Autor: Wojciech Siółkowski
Niezachowanie ostrożności przez jednego z kierowców powodem kolizji na Chełmie. Na szczęście nikomu nic się nie stało. Świadkami zdarzenia byli strażnicy miejscy. Mundurowi zabezpieczyli miejsce, w którym doszło do stłuczki. Pomoc medyczna nie była potrzebna, konieczne okazało się jednak wsparcie strażaków.

Stłuczka na Chełmie

Czwartek, 7 grudnia. Dochodziła godzina 18:40. Patrol z Referatu V był akurat w drodze, bo dostał ze Stanowiska Kierowania zlecenie podjęcia pewnej interwencji. Radiowóz jechał ulicą Chałubińskiego. W pewnym momencie strażnicy zauważyli, jak tuż przed przejściem dla pieszych jeden samochód uderza w tył drugiego.

Mundurowi natychmiast zatrzymali swój pojazd, by sprawdzić czy wskutek zderzenia nikt nie ucierpiał. A ponieważ wszystko działo się niemalże na przejściu dla pieszych, a ulicą poruszało się wiele aut - miejsce kolizji należało odpowiednio zabezpieczyć.

Ani jednemu, ani drugiemu kierowcy nic się nie stało. Żaden z nich nie skarżył się na jakiekolwiek dolegliwości. W zdarzeniu nie uczestniczyli piesi. Dlatego też wzywanie karetki pogotowia nie było konieczne – mówi młodszy specjalista Maciej Elijasz.
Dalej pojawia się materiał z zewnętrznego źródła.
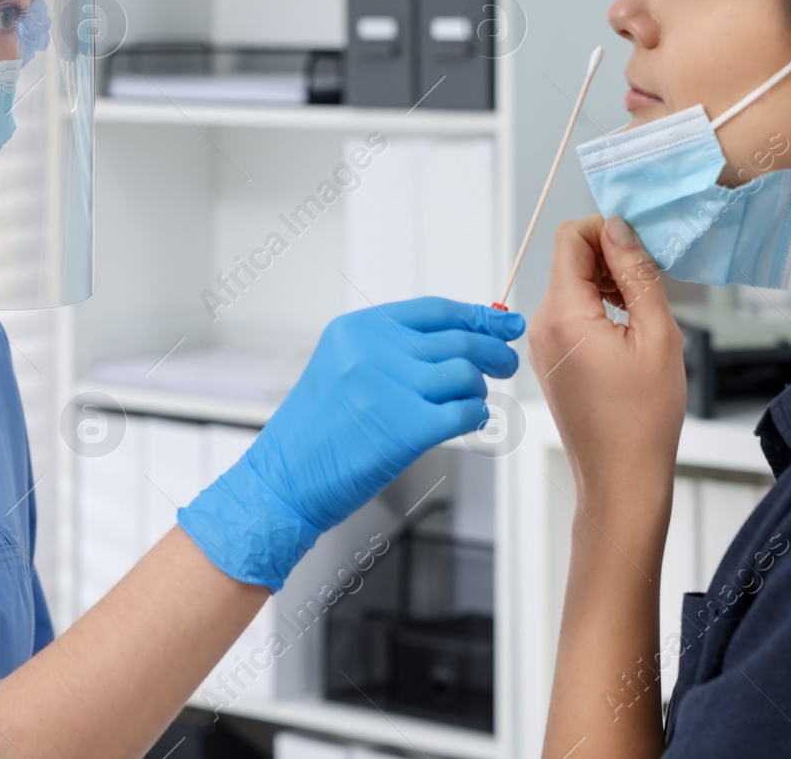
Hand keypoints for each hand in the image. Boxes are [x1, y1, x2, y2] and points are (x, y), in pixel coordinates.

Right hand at [178, 297, 524, 589]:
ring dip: (479, 389)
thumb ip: (393, 349)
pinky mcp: (406, 428)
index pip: (436, 310)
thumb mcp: (343, 368)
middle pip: (459, 340)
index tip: (503, 323)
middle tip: (506, 363)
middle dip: (493, 351)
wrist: (284, 480)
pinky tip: (468, 422)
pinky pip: (466, 412)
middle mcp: (373, 350)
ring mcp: (390, 388)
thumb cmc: (317, 432)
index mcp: (357, 329)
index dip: (477, 316)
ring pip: (467, 374)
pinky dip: (475, 417)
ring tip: (470, 401)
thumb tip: (463, 336)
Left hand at [531, 215, 684, 512]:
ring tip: (643, 313)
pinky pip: (571, 313)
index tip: (641, 247)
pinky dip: (599, 309)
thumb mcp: (656, 335)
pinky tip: (628, 333)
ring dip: (608, 284)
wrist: (621, 478)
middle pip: (570, 259)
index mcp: (562, 313)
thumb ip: (637, 274)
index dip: (607, 230)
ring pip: (573, 285)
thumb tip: (621, 229)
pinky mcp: (550, 358)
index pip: (570, 237)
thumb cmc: (642, 418)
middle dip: (611, 258)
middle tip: (652, 283)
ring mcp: (542, 343)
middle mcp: (541, 324)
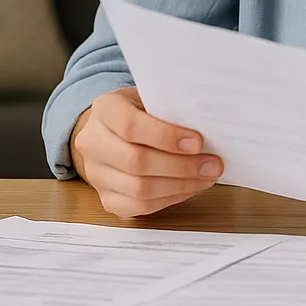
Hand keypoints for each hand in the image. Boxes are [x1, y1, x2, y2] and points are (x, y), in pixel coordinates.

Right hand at [70, 86, 221, 217]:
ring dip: (181, 185)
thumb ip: (173, 110)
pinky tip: (190, 187)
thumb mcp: (154, 98)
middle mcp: (92, 142)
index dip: (167, 137)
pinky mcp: (105, 198)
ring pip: (139, 189)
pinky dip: (170, 199)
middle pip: (136, 162)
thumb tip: (211, 130)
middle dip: (181, 166)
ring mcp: (96, 173)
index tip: (198, 142)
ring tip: (207, 176)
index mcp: (105, 109)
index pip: (130, 126)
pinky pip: (139, 207)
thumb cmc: (142, 111)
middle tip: (213, 165)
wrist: (114, 130)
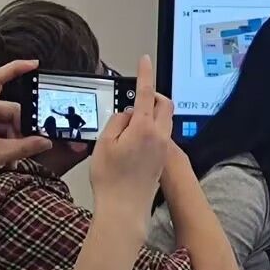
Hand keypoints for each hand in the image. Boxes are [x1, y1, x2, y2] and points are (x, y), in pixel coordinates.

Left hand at [0, 58, 51, 194]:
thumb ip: (25, 147)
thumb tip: (46, 141)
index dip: (16, 68)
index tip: (35, 65)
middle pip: (9, 109)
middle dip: (20, 128)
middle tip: (28, 146)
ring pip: (5, 122)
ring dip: (13, 139)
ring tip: (14, 159)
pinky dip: (5, 142)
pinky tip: (8, 159)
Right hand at [87, 56, 172, 219]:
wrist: (124, 209)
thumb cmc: (110, 179)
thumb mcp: (104, 143)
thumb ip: (117, 121)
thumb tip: (128, 114)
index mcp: (144, 128)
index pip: (146, 93)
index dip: (145, 74)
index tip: (145, 60)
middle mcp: (159, 136)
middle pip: (165, 104)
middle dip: (153, 95)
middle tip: (137, 96)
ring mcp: (163, 148)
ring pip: (165, 120)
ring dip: (153, 113)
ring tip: (131, 121)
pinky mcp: (163, 160)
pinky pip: (162, 135)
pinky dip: (152, 128)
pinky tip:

Najbardziej ucierpiał pojazd, którego kierowca nie zdążył wyhamować. Musieliśmy poprosić straż pożarną, aby zneutralizowała skutki wycieku płynów eksploatacyjnych – dodaje.

Uczestniczące w kolizji pojazdy zostały zepchnięte z jezdni, żeby nie stwarzały zagrożenia dla innych uczestników ruchu. Oświadczenie o przyczynach i okolicznościach zdarzenia kierowcy sporządzili sami.